Clean diesel technology offers consumers a viable alternative to gasoline using technology that has already evolved and can be further tweaked. It is fuel with an entrenched fuel infrastructure that can be substituted with bio-fuels as inventiveness blossoms.
GEO2 Technologies is one of the flowers bearing fruit by developing a ceramic composite material for use as catalyst support substrates and particulate filters for diesel engines. According to their website, the technology can reduce manufactures cost by 30% with a product that offers low back pressure and a high filtering capacity.
About half of the vehicles in Europe are diesel while the technology in the U.S. stands at about 2%. A diesel engine is about 20% more efficient than a gasoline engine. Diesel ,gallon for gallon, creates more energy.
Source:U.S. Gov. Energy Infromation

There still a cost consideration to the consumer for running gasoline over petroleum diesel which is quite substantial in some parts of the country. If there is a 45 cent per gallon cost difference between each fuel as it often is here in York, Pennsylvania, a 20% gain in efficiency is quickly eroded. There are more taxes paid at the pump for diesel, which is an attempt to extract over-the-road charges for trucking. However, the diesel will probably be simpler, cheaper and easier to maintain in a high mileage vehicle than a gasoline hybrid.

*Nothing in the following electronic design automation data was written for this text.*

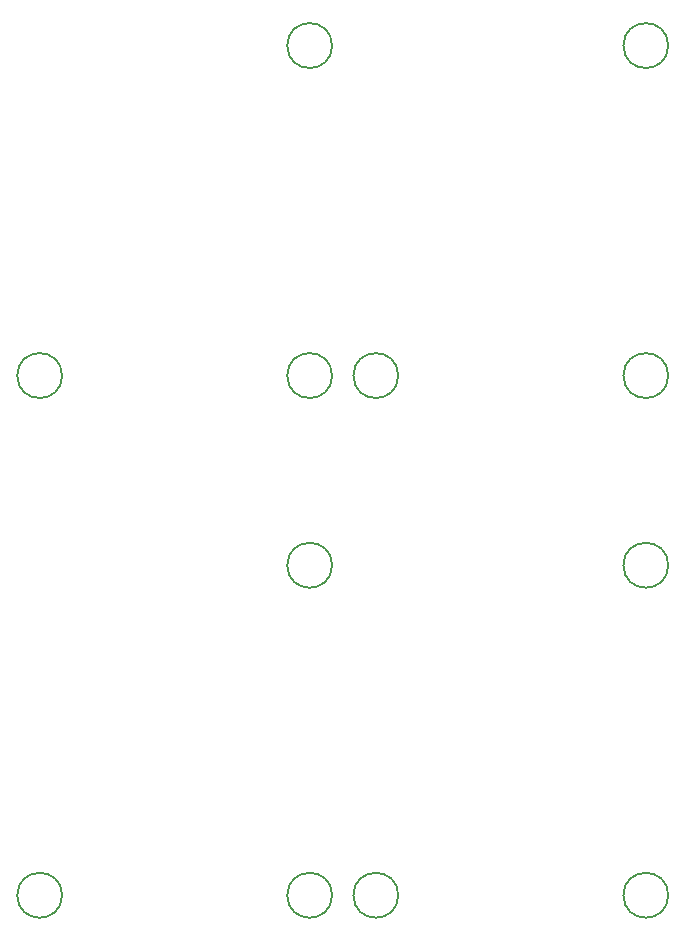
<source format=gbr>
G04 #@! TF.GenerationSoftware,KiCad,Pcbnew,9.0.4*
G04 #@! TF.CreationDate,2025-08-20T18:38:41-04:00*
G04 #@! TF.ProjectId,jlc_pcba,6a6c635f-7063-4626-912e-6b696361645f,rev?*
G04 #@! TF.SameCoordinates,Original*
G04 #@! TF.FileFunction,Other,Comment*
%FSLAX46Y46*%
G04 Gerber Fmt 4.6, Leading zero omitted, Abs format (unit mm)*
G04 Created by KiCad (PCBNEW 9.0.4) date 2025-08-20 18:38:41*
%MOMM*%
%LPD*%
G01*
G04 APERTURE LIST*
%ADD10C,0.150000*%
G04 APERTURE END LIST*
D10*
G04 #@! TO.C,board_outline108*
X11470000Y-36880000D02*
G75*
G02*
X7670000Y-36880000I-1900000J0D01*
G01*
X7670000Y-36880000D02*
G75*
G02*
X11470000Y-36880000I1900000J0D01*
G01*
X34330000Y-8940000D02*
G75*
G02*
X30530000Y-8940000I-1900000J0D01*
G01*
X30530000Y-8940000D02*
G75*
G02*
X34330000Y-8940000I1900000J0D01*
G01*
X34330000Y-36880000D02*
G75*
G02*
X30530000Y-36880000I-1900000J0D01*
G01*
X30530000Y-36880000D02*
G75*
G02*
X34330000Y-36880000I1900000J0D01*
G01*
X39930000Y-80880000D02*
G75*
G02*
X36130000Y-80880000I-1900000J0D01*
G01*
X36130000Y-80880000D02*
G75*
G02*
X39930000Y-80880000I1900000J0D01*
G01*
X62790000Y-52940000D02*
G75*
G02*
X58990000Y-52940000I-1900000J0D01*
G01*
X58990000Y-52940000D02*
G75*
G02*
X62790000Y-52940000I1900000J0D01*
G01*
X62790000Y-80880000D02*
G75*
G02*
X58990000Y-80880000I-1900000J0D01*
G01*
X58990000Y-80880000D02*
G75*
G02*
X62790000Y-80880000I1900000J0D01*
G01*
X39930000Y-36880000D02*
G75*
G02*
X36130000Y-36880000I-1900000J0D01*
G01*
X36130000Y-36880000D02*
G75*
G02*
X39930000Y-36880000I1900000J0D01*
G01*
X62790000Y-8940000D02*
G75*
G02*
X58990000Y-8940000I-1900000J0D01*
G01*
X58990000Y-8940000D02*
G75*
G02*
X62790000Y-8940000I1900000J0D01*
G01*
X62790000Y-36880000D02*
G75*
G02*
X58990000Y-36880000I-1900000J0D01*
G01*
X58990000Y-36880000D02*
G75*
G02*
X62790000Y-36880000I1900000J0D01*
G01*
X11470000Y-80880000D02*
G75*
G02*
X7670000Y-80880000I-1900000J0D01*
G01*
X7670000Y-80880000D02*
G75*
G02*
X11470000Y-80880000I1900000J0D01*
G01*
X34330000Y-52940000D02*
G75*
G02*
X30530000Y-52940000I-1900000J0D01*
G01*
X30530000Y-52940000D02*
G75*
G02*
X34330000Y-52940000I1900000J0D01*
G01*
X34330000Y-80880000D02*
G75*
G02*
X30530000Y-80880000I-1900000J0D01*
G01*
X30530000Y-80880000D02*
G75*
G02*
X34330000Y-80880000I1900000J0D01*
G01*
G04 #@! TD*
M02*

</source>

Unlike corn based ethanol production (that places pressure on food stock with a highly taxpayer subsidized fuel that takes great amounts of energy to produce a fuel that is less efficient than fossil fuels), increasing clean diesel production isn't diverting a commodity jacking up prices/inflation for consumers.
If you need more diesel, you will need less gasoline the equation on the equity market actually decreases. As a bonus the cars running diesel take 20% less fuel so less crude is needed and we become less energy dependent.
While many countries have adopted diesel as their dominant fuel due to the necessity of historically overall high energy prices, the U.S. has historically enjoyed cheap gasoline and marginalized diesel via marketing and tax structure as a working fuel (for trucks/trains/farm).
The biggest hurdle to drawing in clean diesel technology as one of our short-term Band-Aid energy solutions will be overcoming a long standing perception by consumers and bureaucrats that this is a truck fuel and shouldn't be part of the equation. Propelling an idea that doesn't create large profits for a large market force and only may benefit the consumer in the short-term isn't a market motivator.